N. – A mudança já se iniciou há algum tempo, sinto que cada vez há mais existem mais pessoas, mas não sei se mais preocupadas. É uma mudança que vai demorar tempo e precisamos sempre de mais pessoa preocupadas e prontas a participar. Nem que seja com uma pequena compra. Quando compras uma garrafa de plástico, estás a pedir que a fábrica produza mais. Se comprares cogumelos, estás a pedir-me que eu produza mais. A vertente económica é a mais difícil, porque tudo o que é bom para o ambiente é caro, e o que é mau é barato. Os modelos de negócio ainda não estão ajustados, para que tudo o que é bom para o planeta seja barato. Nunca vamos conseguir ter um impacto grande se não chegarmos ao consumidor do dia a dia. Por isso, mais do que estarmos no supermercado e ter um grande volume de negócio, o que é importante para a Nãm é construir uma comunidade de pessoas que acreditam que a economia circular tem um impacto positivo.

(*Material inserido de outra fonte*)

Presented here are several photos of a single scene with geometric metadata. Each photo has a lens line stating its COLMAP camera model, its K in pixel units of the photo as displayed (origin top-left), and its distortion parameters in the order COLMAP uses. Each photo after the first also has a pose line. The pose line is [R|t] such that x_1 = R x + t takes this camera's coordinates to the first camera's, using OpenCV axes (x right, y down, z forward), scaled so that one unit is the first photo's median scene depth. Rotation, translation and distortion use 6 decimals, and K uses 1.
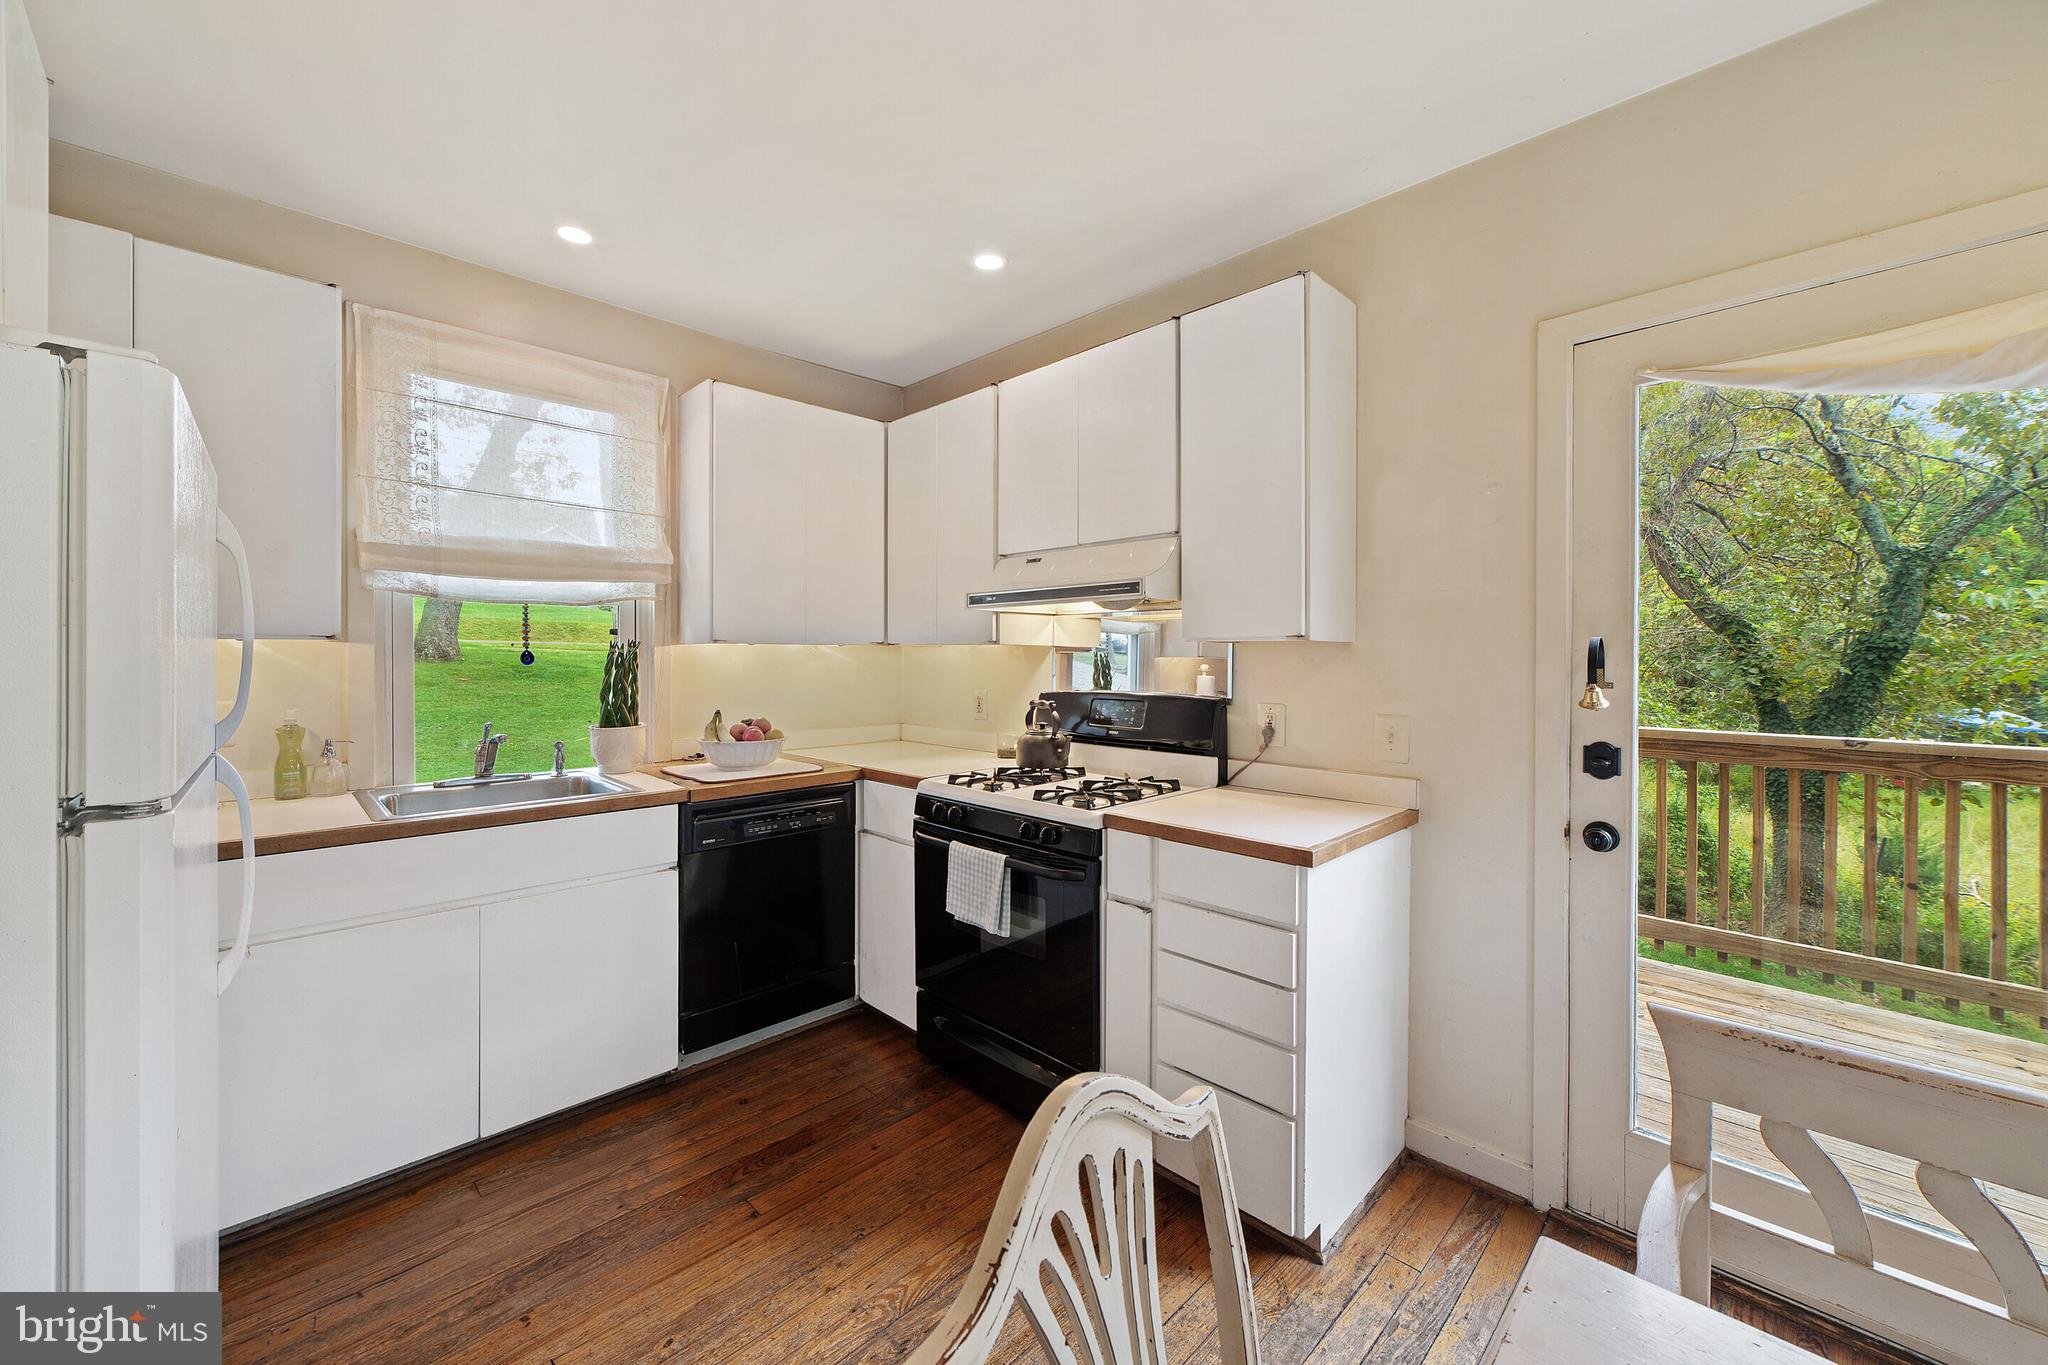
lens RADIAL K [[790.0, 0, 1021.5], [0, 790.0, 660.4], [0, 0, 1]] dist [0.000314, 0.000206]
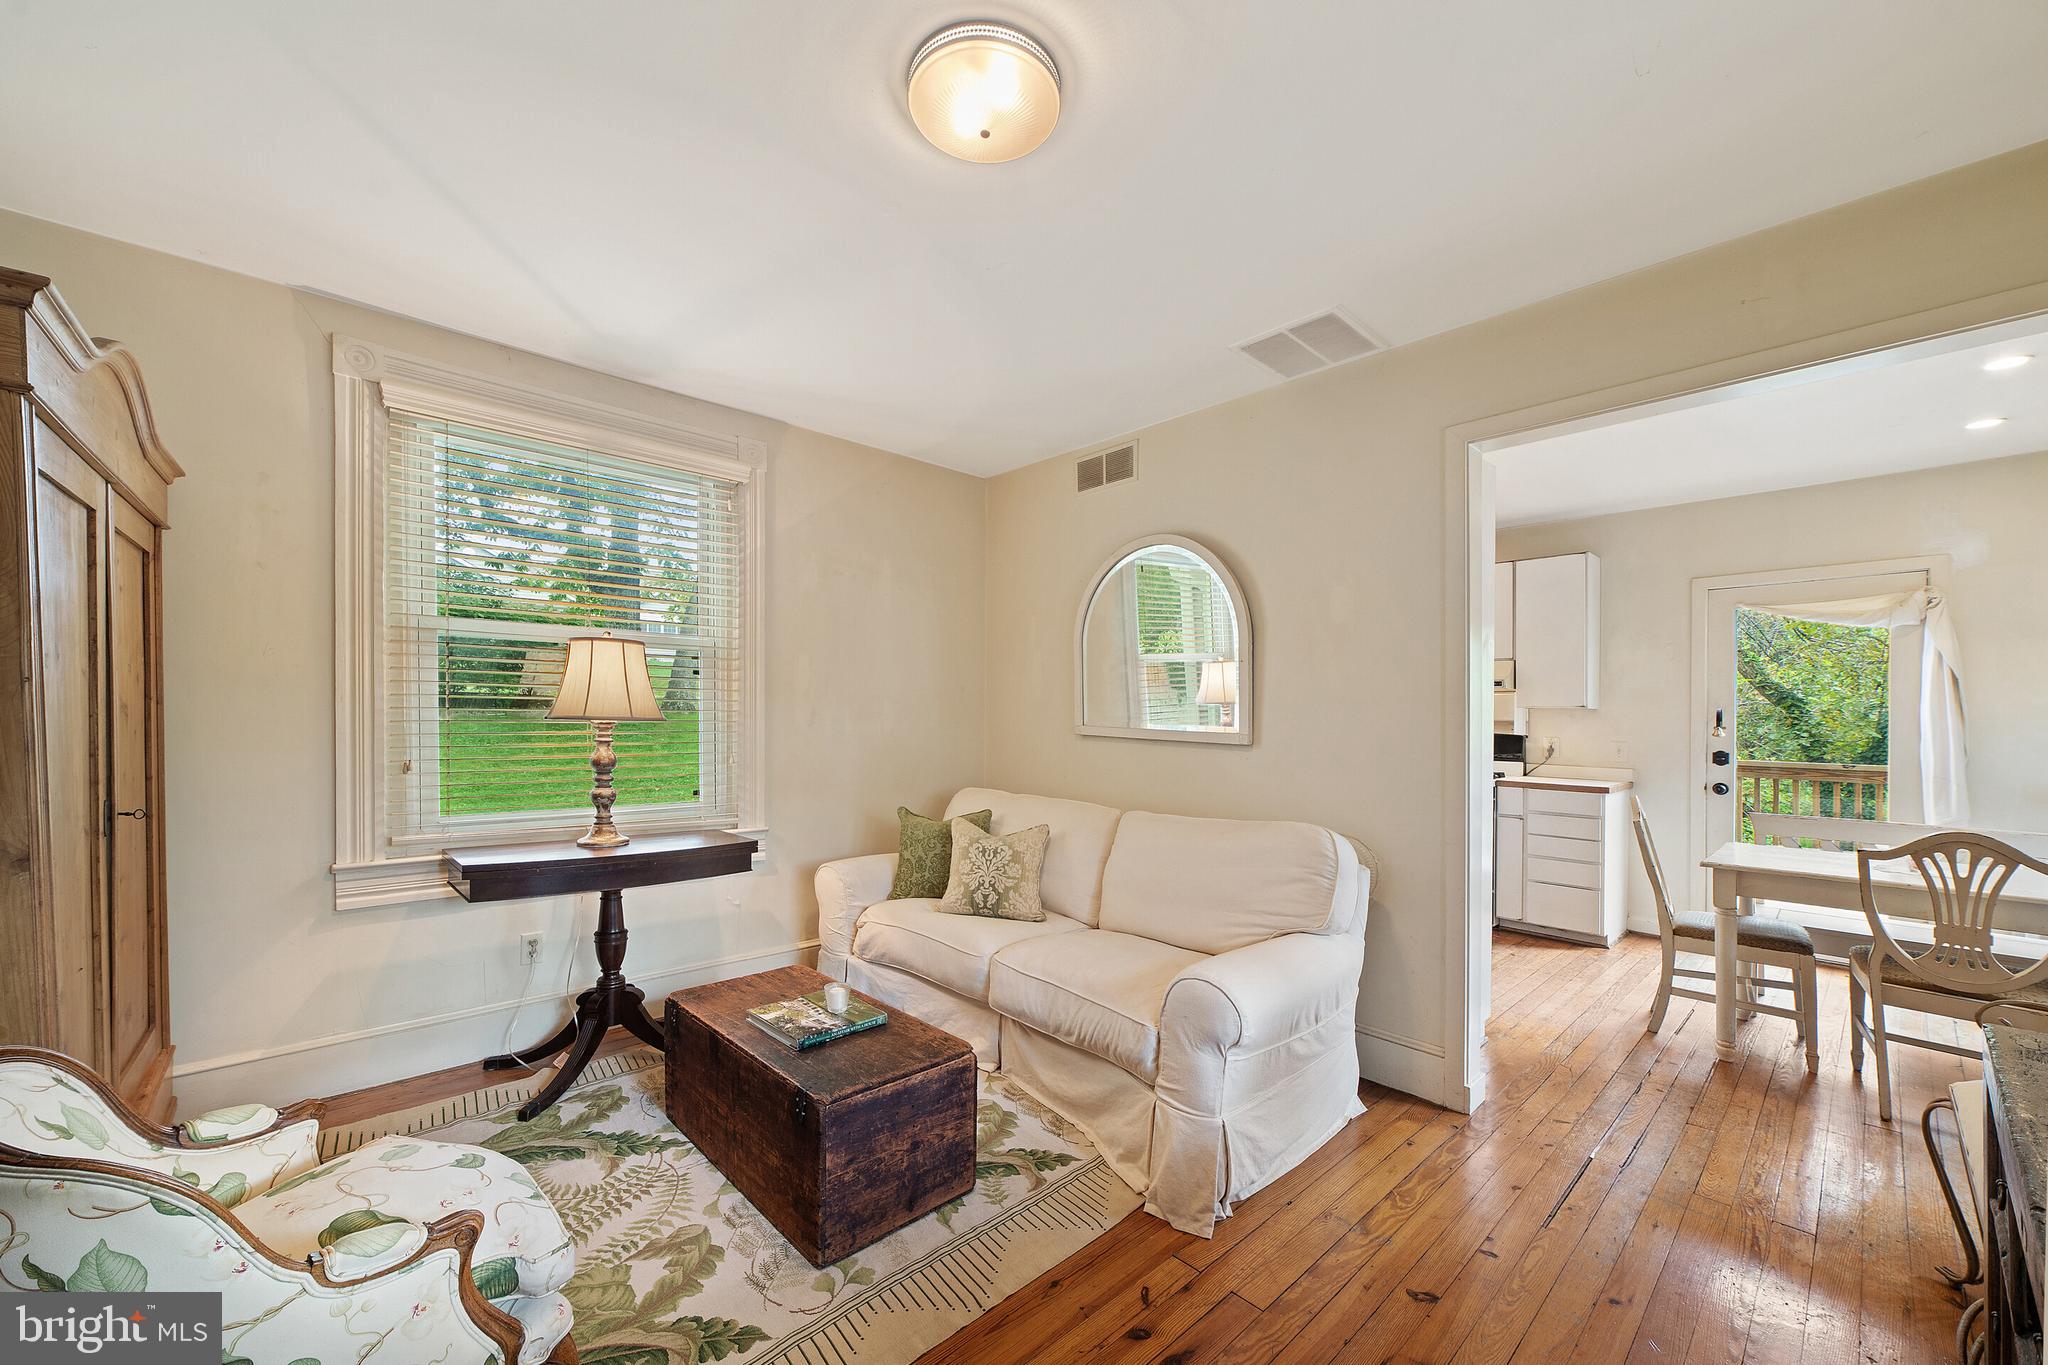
lens RADIAL K [[792.4, 0, 1000.2], [0, 792.4, 709.4], [0, 0, 1]] dist [0.000110, 0.000105]
pose [[0.998380, 0.013991, -0.055154, -0.352599], [-0.014816, 0.999784, -0.014576, 0.010896], [0.054938, 0.015369, 0.998371, -0.408786]]
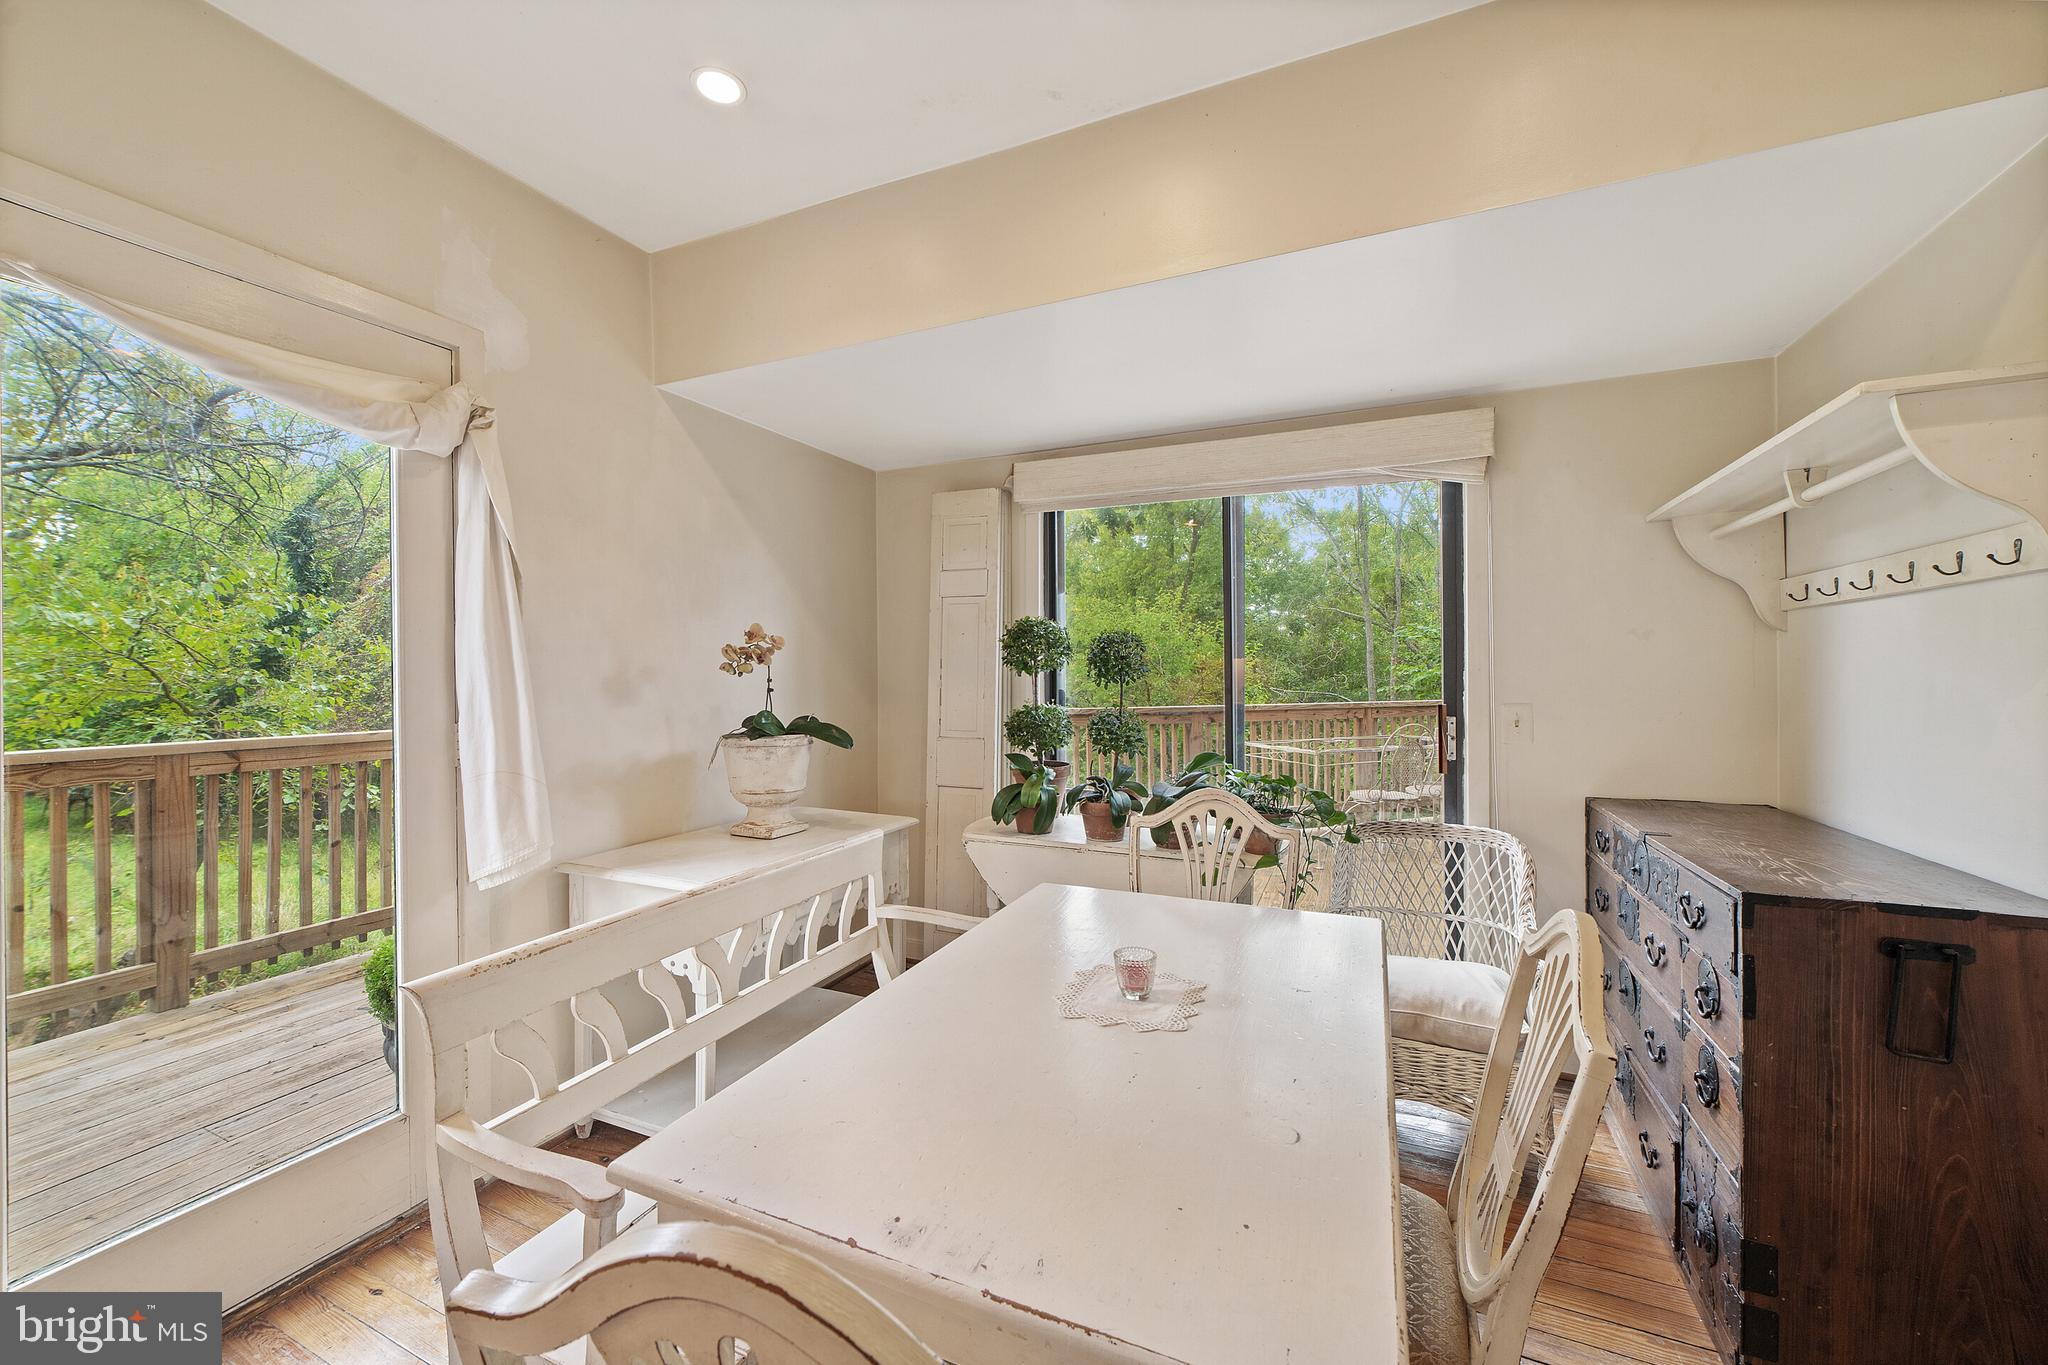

G. – Quais são os próximos passos?

N. – Temos uma unidade para aumentar a produção, ao lado da unidade de venda, onde vamos buscar a borra do café, para aproveitar melhor a borra e em maior quantidade. A partir daí, a estratégia vai ser replicar as quintas urbanas noutros sítios da cidade, perto de pontos de fácil acesso à borra do café. Estamos também a tentar abrir um café dentro da nossa quinta, para receber toda a gente, para descobrirem o mundo dos cogumelos de forma relaxada. E esta parte ajuda a outra parte do projeto, a educação, uma das nossas preocupações.